[HOW TO COMPLETE THIS TASK]
Your answer should be each line of the entries that contains the word "Maschinen", copied in full.
==== DATA TO PROCESS
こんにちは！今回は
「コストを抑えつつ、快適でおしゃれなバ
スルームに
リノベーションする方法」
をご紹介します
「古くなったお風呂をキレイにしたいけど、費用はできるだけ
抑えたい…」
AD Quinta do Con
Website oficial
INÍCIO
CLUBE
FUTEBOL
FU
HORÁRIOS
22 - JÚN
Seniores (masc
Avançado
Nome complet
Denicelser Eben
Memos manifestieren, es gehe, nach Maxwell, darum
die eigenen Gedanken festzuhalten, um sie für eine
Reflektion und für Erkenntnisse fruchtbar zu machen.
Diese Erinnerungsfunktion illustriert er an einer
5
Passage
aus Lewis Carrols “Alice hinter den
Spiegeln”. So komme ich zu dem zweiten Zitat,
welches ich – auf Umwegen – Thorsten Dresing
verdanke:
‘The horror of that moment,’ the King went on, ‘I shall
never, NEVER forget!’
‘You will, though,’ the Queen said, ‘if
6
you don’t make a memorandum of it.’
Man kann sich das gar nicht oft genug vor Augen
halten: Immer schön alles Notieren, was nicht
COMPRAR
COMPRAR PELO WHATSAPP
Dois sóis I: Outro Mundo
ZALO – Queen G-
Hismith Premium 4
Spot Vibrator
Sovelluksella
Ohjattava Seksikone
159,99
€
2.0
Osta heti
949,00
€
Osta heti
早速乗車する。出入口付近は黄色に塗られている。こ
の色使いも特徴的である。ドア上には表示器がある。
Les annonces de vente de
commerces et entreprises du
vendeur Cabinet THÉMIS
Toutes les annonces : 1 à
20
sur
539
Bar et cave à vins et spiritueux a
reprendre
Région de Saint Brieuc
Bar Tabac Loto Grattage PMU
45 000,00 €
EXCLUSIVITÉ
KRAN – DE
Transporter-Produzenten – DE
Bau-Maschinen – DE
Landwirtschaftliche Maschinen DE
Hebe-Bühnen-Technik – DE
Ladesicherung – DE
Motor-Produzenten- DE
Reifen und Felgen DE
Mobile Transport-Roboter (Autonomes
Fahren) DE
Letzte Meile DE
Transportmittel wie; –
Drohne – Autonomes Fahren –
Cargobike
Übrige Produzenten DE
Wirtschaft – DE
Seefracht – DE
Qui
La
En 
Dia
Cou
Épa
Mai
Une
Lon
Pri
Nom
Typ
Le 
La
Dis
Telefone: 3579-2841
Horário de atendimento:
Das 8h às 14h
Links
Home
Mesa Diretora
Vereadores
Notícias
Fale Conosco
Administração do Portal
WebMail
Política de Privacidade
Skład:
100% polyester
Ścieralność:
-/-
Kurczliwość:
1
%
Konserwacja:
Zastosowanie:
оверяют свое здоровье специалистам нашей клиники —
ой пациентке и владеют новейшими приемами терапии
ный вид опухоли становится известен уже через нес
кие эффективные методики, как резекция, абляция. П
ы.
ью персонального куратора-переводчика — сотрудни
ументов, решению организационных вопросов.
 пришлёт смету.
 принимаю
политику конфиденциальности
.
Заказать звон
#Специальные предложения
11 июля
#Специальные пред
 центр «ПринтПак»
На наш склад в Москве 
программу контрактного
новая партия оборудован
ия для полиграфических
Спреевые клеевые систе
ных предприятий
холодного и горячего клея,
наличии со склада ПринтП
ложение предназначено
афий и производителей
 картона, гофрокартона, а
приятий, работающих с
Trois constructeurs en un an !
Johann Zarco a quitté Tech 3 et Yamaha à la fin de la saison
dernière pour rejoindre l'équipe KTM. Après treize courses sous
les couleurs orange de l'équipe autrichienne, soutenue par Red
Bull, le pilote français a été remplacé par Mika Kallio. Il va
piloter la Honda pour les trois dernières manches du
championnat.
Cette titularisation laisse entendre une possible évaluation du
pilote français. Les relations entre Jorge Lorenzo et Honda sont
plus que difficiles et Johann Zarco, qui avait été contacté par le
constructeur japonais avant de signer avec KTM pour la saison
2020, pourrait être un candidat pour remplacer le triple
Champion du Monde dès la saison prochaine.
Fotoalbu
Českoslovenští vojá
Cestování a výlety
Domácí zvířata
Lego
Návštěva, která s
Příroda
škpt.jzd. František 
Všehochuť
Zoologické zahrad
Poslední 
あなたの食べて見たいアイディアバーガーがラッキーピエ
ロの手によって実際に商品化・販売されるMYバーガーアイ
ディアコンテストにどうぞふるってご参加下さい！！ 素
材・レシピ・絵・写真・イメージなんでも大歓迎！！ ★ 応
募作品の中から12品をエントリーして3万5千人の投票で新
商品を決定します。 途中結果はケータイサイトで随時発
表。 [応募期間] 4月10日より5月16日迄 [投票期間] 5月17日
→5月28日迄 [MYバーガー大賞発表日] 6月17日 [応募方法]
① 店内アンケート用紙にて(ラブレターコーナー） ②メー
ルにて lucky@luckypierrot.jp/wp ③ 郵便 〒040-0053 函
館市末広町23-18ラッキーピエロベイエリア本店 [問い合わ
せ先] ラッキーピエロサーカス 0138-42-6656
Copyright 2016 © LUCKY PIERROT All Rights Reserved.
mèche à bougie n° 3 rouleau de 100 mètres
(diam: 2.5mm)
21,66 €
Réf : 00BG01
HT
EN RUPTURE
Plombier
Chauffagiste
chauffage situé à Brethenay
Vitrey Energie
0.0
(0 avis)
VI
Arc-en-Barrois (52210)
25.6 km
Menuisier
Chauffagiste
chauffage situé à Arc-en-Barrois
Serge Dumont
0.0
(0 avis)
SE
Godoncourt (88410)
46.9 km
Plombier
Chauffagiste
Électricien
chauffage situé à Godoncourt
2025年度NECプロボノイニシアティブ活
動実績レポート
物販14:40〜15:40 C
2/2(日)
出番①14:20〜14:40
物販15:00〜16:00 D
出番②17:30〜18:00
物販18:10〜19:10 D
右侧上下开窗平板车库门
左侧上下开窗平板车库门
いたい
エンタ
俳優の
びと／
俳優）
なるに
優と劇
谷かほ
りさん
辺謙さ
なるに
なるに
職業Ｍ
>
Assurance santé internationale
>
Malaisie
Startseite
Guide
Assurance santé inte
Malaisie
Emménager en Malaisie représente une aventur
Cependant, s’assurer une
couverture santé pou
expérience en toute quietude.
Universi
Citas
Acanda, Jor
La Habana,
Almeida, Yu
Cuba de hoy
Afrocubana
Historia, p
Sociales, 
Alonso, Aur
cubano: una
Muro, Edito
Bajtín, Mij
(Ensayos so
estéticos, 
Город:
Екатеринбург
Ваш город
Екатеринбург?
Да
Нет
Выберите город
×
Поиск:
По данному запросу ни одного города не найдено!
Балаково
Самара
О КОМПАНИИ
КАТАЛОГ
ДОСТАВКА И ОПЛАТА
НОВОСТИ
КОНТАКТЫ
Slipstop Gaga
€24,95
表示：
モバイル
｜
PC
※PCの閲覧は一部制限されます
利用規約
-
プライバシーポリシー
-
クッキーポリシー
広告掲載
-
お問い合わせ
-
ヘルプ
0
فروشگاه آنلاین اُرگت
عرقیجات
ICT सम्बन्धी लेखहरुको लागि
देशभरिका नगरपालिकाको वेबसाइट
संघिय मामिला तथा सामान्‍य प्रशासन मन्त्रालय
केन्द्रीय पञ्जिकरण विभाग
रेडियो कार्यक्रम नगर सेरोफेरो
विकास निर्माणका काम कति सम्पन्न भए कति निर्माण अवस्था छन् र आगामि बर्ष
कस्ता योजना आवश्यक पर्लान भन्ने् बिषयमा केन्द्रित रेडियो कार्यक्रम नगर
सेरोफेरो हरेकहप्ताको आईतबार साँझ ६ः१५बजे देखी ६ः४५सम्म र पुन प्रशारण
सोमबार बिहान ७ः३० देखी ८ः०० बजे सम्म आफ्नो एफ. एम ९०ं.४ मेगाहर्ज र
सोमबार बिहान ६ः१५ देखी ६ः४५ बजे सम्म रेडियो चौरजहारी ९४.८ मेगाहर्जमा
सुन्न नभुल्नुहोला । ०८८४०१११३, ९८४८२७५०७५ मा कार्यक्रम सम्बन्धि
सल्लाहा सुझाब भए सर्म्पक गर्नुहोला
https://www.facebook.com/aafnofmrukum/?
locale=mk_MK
========
[EXPECTED ANSWER]
Bau-Maschinen – DE
Landwirtschaftliche Maschinen DE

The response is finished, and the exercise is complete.